**GIVEN PASSAGE:**

MAGAZINE

Review: PixelJunk Eden

Edge Staff's picture

By Edge Staff

September 23, 2008

See also:

Related Articles:

Added to the awkwardness is an auto-depleting life gauge that acts as a time limit for each excursion.

If the previous two PixelJunk titles were Q-Games re-imaginings of games and traditions gone before – Monsters of Desktop Tower Defense, Racers of so many frenzied 8bit top-down racers – PixelJunk Eden marks the developer’s first excursion into the true unknown. Sure, there are faint echoes of games past – an aiming system cribbed from Worms, a Rainbow Islands emphasis on climbing upscreen, and a proto- LocoRoco aesthetic – but the sum of Eden’s parts is a unique and soulful original.

Ten levels, or ‘gardens’, each presented in a flat-tone colour palette with intricate foliage silhouetted in the foreground, frame the game’s overarching collect ’em up challenge. This comes in two tiers: the first requires you to break pollen buds with your character, the Pikmin-esque Grimp, and harvest the hundreds of seeds released to create new shoots, which provide routes to ever-higher altitudes in the garden.

Ascension leads toward the ultimate goal: Spectra, glowing collectable objects which act like Mario’s stars, returning you to the hub screen when found and opening up new gardens as the collection expands. With 50 Spectra to collect, five in each garden, there’s a lot of repetition, and since the game’s core interactions aren’t rich enough to allow the same environments to be explored in varied ways, Eden soon reveals itself to be an experience much wider than it is deep.

Q-Games’ self-proclaimed vision for the PixelJunk brand is ‘high-quality casual gaming’. This focus is evidenced by Eden’s control scheme, which has been so simplified and reduced that it begins to hurt the experience. The left stick moves the Grimp with speed and precision on the horizontal axis, but multi-function mapping to X makes moving up and down screen a frequently frustrating and unintuitive experience.

**STUDY MATERIAL:**
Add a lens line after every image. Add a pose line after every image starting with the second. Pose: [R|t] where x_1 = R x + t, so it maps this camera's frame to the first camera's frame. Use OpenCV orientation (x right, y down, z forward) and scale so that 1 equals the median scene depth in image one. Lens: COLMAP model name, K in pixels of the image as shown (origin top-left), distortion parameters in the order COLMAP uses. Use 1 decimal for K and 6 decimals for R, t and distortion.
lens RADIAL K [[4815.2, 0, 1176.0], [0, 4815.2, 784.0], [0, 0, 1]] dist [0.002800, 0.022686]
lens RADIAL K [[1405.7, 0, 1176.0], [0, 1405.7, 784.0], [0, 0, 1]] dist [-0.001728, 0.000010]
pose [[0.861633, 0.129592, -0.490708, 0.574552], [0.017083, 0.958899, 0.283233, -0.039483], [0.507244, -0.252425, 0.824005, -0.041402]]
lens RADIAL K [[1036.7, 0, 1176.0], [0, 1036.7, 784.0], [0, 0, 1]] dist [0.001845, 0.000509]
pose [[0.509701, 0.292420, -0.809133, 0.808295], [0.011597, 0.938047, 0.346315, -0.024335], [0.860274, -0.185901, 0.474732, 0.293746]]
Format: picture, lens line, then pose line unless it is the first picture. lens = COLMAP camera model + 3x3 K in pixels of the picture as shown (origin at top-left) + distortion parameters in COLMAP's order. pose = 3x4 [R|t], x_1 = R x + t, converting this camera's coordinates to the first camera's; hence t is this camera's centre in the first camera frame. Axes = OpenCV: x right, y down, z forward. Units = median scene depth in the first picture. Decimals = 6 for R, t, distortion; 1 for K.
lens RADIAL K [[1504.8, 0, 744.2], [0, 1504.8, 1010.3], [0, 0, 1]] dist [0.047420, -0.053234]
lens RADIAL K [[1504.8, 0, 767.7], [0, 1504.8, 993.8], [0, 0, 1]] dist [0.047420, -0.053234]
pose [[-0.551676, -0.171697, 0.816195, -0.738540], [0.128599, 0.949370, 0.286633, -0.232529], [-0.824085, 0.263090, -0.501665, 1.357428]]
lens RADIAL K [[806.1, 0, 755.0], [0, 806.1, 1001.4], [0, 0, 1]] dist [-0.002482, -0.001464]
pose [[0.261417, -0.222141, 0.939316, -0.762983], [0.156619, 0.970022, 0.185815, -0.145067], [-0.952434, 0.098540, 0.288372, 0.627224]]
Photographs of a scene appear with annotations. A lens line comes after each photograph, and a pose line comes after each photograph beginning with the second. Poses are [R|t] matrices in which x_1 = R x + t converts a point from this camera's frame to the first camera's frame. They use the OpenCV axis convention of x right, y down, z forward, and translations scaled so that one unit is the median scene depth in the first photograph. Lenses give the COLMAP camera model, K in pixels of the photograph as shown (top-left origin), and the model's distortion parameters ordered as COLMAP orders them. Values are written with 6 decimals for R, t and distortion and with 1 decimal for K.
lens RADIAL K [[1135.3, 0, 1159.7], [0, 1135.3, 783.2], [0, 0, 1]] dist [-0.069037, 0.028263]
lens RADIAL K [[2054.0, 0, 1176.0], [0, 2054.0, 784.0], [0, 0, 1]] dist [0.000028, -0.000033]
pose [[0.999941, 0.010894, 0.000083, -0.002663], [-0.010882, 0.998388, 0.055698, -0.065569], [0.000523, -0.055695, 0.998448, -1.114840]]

**PROBLEM STATEMENT:** Output the stretch of the PixelJunk Eden review from "By Edge Staff" through "and soulful original.", copied word for word. The listing comes from a source unrelated to the review.

**COMPLETED EXERCISE:**
By Edge Staff

September 23, 2008

See also:

Related Articles:

Added to the awkwardness is an auto-depleting life gauge that acts as a time limit for each excursion.

If the previous two PixelJunk titles were Q-Games re-imaginings of games and traditions gone before – Monsters of Desktop Tower Defense, Racers of so many frenzied 8bit top-down racers – PixelJunk Eden marks the developer’s first excursion into the true unknown. Sure, there are faint echoes of games past – an aiming system cribbed from Worms, a Rainbow Islands emphasis on climbing upscreen, and a proto- LocoRoco aesthetic – but the sum of Eden’s parts is a unique and soulful original.